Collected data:

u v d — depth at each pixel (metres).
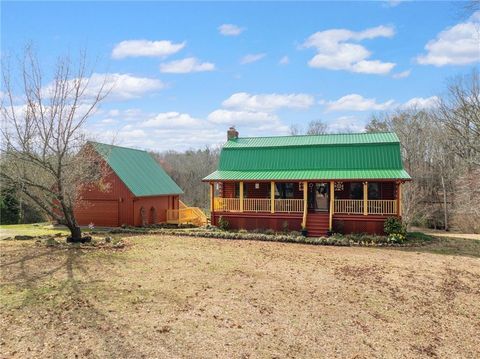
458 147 38.94
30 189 18.61
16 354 7.65
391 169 25.38
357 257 18.45
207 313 10.25
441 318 10.93
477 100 29.78
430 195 45.25
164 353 7.96
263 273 14.66
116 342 8.33
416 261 17.94
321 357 8.29
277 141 30.31
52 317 9.53
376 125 55.25
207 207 58.19
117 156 31.94
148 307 10.46
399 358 8.48
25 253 16.77
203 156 71.81
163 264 15.55
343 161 26.61
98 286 12.13
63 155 18.06
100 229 27.75
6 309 9.96
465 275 15.59
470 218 38.56
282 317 10.30
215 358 7.88
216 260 16.69
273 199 26.39
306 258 17.86
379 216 24.08
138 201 30.20
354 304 11.62
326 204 26.95
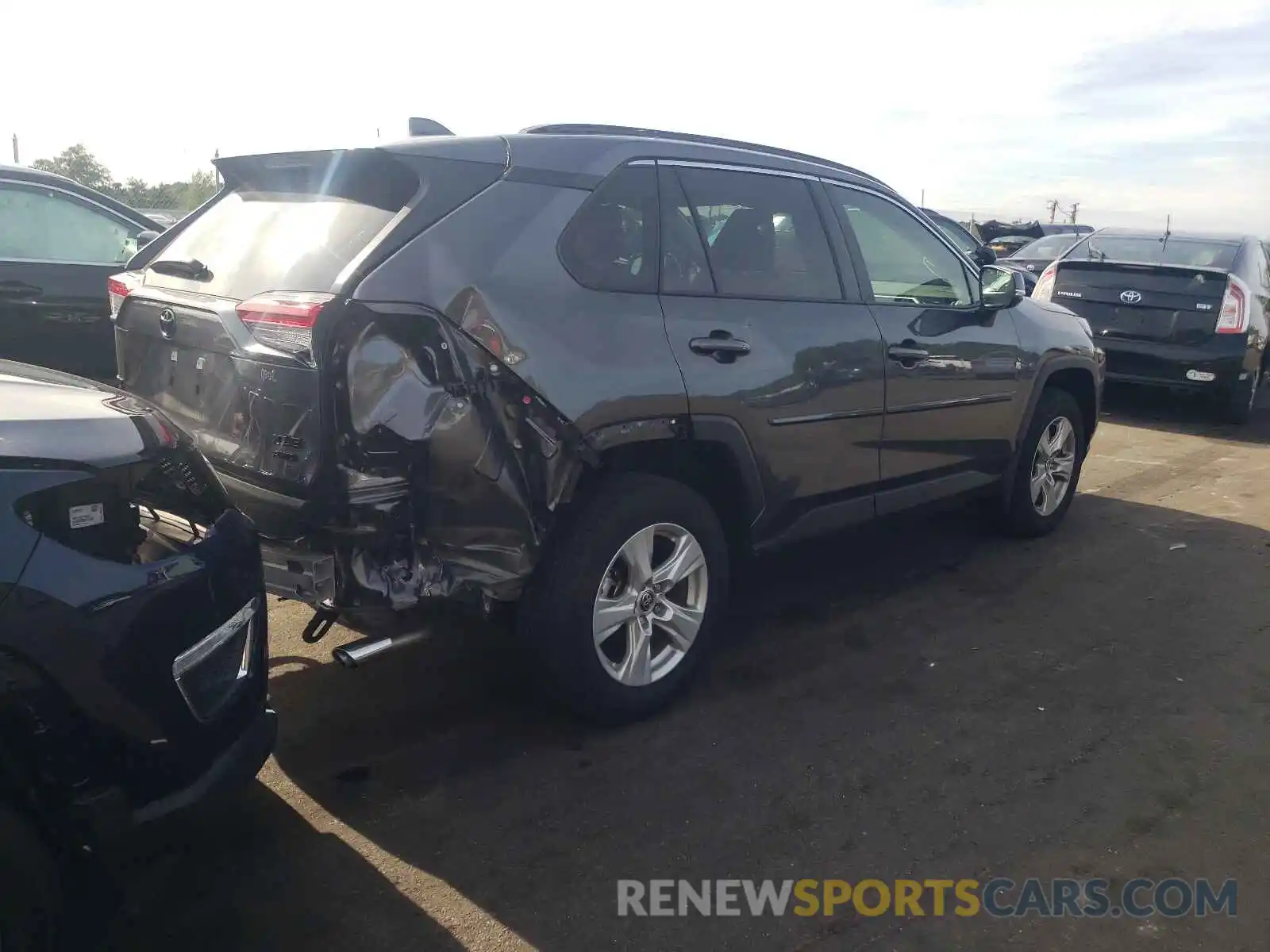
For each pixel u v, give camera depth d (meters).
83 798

- _EXERCISE_:
Reproduce only the lines between the line with "215 358 7.88" and the final line of the records, both included, so that the copy matches them exactly and contains no pictures.

- _ANSWER SPACE_:
215 358 7.88
216 260 16.69
273 199 26.39
306 258 17.86
379 216 24.08
138 201 30.20
354 304 11.62
326 204 26.95
For each pixel u v, give camera depth d (meters).
83 798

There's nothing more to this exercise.